En droit de la procédure pénale, la régularité des notifications est cruciale pour le droit de la défense. Cependant, la Cour de Cassation a souvent précisé que tout vice formel n'implique pas une nullité pertinente. L'Arrêt n° 21852 du 10 juin 2025 réaffirme un principe fondamental pour les recours en cassation : la simple allégation d'une nullité dans la notification ne suffit pas, si le préjudice concret subi par la défense n'est pas joint.
L'affaire, examinée par la Troisième Chambre de la Cassation, concernait l'accusé C. P.M. C. F. qui contestait la nullité d'une notification, effectuée auprès du défenseur de confiance plutôt qu'au domicile déclaré ou élu. La Cour d'Appel de Milan avait déjà rejeté le recours le 27 juin 2024. La question, parvenue à la Cour Suprême, était de savoir si une telle irrégularité était suffisante pour invalider l'acte et rendre le recours recevable.
La Cassation, par l'Arrêt n° 21852/2025, a rejeté le recours, réaffirmant un principe établi. La maxime est sans équivoque :
Il est irrecevable, pour défaut de spécificité du motif, le recours en cassation par lequel on allègue la nullité de la notification d'un acte en raison de son exécution auprès du défenseur de confiance plutôt qu'au domicile déclaré ou élu par l'accusé, dans le cas où le requérant n'a pas joint le préjudice concret résultant de la connaissance de l'acte lui-même et de l'exercice du droit de la défense.
Cette décision est d'une importance capitale. La Cassation ne s'arrête pas à l'irrégularité formelle, mais exige la preuve d'un "préjudice concret". Il ne suffit pas de déplorer une déviation des procédures ; il est indispensable de prouver que cette erreur a effectivement empêché ou gravement entravé la connaissance de l'acte et l'exercice du droit de la défense, protégé par les articles 24 de la Constitution et 6 de la CEDH. Le principe vise à éviter que le procès ne soit bloqué pour de simples formalités, si la substance du droit de la défense est restée intacte.

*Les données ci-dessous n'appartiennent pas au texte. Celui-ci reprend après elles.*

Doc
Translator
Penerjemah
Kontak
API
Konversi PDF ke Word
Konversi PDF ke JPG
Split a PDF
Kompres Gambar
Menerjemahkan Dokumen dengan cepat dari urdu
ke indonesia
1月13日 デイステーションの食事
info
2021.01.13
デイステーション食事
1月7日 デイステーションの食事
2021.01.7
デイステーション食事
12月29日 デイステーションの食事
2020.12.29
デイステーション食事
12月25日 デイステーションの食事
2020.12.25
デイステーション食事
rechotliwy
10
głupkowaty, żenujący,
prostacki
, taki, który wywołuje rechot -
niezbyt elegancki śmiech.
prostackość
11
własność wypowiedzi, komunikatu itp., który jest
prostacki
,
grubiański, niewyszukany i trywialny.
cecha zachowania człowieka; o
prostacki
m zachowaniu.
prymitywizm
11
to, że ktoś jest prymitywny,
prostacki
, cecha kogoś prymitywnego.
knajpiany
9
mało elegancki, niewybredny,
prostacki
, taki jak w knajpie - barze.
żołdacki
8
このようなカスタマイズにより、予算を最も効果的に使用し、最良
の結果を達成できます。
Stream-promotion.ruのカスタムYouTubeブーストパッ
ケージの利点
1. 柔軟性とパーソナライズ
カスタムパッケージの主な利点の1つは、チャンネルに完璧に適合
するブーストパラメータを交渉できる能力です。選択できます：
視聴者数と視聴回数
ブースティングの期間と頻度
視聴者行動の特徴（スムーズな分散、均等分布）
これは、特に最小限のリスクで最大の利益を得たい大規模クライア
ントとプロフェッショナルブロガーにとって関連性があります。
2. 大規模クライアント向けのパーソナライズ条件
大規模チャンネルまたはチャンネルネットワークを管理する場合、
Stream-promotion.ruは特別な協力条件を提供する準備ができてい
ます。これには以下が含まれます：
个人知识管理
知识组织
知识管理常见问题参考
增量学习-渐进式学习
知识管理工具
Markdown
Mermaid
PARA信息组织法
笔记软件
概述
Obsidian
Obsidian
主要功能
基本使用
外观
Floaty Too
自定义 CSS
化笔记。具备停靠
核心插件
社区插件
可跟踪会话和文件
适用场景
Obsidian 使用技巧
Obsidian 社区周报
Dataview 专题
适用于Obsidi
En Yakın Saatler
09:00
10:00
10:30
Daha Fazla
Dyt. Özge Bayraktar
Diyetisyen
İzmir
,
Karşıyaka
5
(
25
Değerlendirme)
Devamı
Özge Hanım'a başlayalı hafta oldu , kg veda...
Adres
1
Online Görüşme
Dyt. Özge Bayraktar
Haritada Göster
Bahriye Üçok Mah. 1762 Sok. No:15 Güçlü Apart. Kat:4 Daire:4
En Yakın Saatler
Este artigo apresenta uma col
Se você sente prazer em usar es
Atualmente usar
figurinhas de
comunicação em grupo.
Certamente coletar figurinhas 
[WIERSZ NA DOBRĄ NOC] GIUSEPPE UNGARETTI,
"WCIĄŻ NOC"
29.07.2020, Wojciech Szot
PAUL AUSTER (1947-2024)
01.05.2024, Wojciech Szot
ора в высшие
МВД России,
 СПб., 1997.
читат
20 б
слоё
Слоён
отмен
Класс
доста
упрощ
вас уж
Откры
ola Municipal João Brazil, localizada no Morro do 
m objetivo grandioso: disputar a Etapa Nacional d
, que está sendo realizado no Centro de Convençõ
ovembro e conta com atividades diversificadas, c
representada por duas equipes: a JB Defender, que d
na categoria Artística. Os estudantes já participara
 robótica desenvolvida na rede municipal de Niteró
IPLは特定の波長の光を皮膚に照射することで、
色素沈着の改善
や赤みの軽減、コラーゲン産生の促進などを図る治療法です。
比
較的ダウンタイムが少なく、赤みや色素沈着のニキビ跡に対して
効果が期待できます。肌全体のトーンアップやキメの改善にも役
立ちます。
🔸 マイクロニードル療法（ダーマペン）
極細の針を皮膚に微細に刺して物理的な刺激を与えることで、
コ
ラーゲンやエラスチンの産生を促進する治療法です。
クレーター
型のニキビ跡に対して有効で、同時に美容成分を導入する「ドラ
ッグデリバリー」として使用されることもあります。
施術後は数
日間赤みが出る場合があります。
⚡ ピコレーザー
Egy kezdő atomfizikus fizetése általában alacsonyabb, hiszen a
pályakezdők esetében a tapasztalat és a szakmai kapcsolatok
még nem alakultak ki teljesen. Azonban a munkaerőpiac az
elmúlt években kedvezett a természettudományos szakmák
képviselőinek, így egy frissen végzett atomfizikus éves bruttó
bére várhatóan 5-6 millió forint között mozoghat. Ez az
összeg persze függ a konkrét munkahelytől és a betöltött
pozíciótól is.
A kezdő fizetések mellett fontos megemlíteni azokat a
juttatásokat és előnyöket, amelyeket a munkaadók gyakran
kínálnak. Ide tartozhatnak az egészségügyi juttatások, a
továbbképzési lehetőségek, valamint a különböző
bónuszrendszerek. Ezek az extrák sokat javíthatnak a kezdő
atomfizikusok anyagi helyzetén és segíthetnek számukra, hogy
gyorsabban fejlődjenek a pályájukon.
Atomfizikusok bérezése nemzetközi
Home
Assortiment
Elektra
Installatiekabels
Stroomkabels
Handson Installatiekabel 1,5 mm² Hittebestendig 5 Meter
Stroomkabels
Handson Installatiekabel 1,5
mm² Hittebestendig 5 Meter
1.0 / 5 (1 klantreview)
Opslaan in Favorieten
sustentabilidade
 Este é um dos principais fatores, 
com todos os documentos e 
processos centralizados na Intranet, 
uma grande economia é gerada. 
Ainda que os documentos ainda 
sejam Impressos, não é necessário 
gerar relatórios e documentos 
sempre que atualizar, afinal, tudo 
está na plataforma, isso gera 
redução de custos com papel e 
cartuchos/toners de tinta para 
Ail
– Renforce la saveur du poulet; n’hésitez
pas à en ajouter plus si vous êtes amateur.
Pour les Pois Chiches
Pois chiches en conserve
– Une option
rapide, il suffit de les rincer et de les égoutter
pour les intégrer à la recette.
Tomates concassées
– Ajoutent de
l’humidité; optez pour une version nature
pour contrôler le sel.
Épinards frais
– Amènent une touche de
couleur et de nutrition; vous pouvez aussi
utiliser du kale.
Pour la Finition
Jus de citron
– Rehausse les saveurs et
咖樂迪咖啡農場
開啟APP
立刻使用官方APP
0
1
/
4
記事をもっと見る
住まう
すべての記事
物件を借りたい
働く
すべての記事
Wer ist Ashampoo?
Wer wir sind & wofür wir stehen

Le raisonnement de la Cour Suprême repose sur des normes précises du Code de Procédure Pénale et sur une orientation jurisprudentielle consolidée. Les références normatives clés incluent l'article 591 du c.p.p. (causes d'irrecevabilité du recours), l'article 581 du c.p.p. (modalités de proposition) et l'article 161, alinéa 4, du c.p.p. (déclaration ou élection de domicile).
La jurisprudence de légitimité a constamment affirmé que les nullités procédurales, pour être pertinentes, doivent avoir produit un effet lésionnel concret. Cette approche est confirmée par de nombreuses décisions antérieures conformes, parmi lesquelles :
Ces précédents soulignent la stabilité de l'orientation : la violation des formes procédurales n'acquiert de pertinence que si elle se traduit par une réelle atteinte aux garanties défensives. La "spécificité du motif" impose non seulement l'indication du vice, mais aussi la démonstration de son incidence concrète.
L'Arrêt n° 21852 de 2025 est un avertissement significatif pour les professionnels du droit. Il ne suffit pas d'invoquer une nullité formelle pour espérer l'admission d'un recours. Il est essentiel d'aller au-delà de la simple constatation du vice et de joindre, avec spécificité, le "préjudice concret" que ce vice a causé à la position de l'accusé en relation avec la connaissance de l'acte et l'exercice du droit de la défense. Ce principe renforce l'importance d'une défense attentive, capable de démontrer l'atteinte effective aux intérêts de son assisté, promouvant un procès efficace qui ne s'égare pas dans des exceptions purement formelles lorsque la substance des droits est préservée.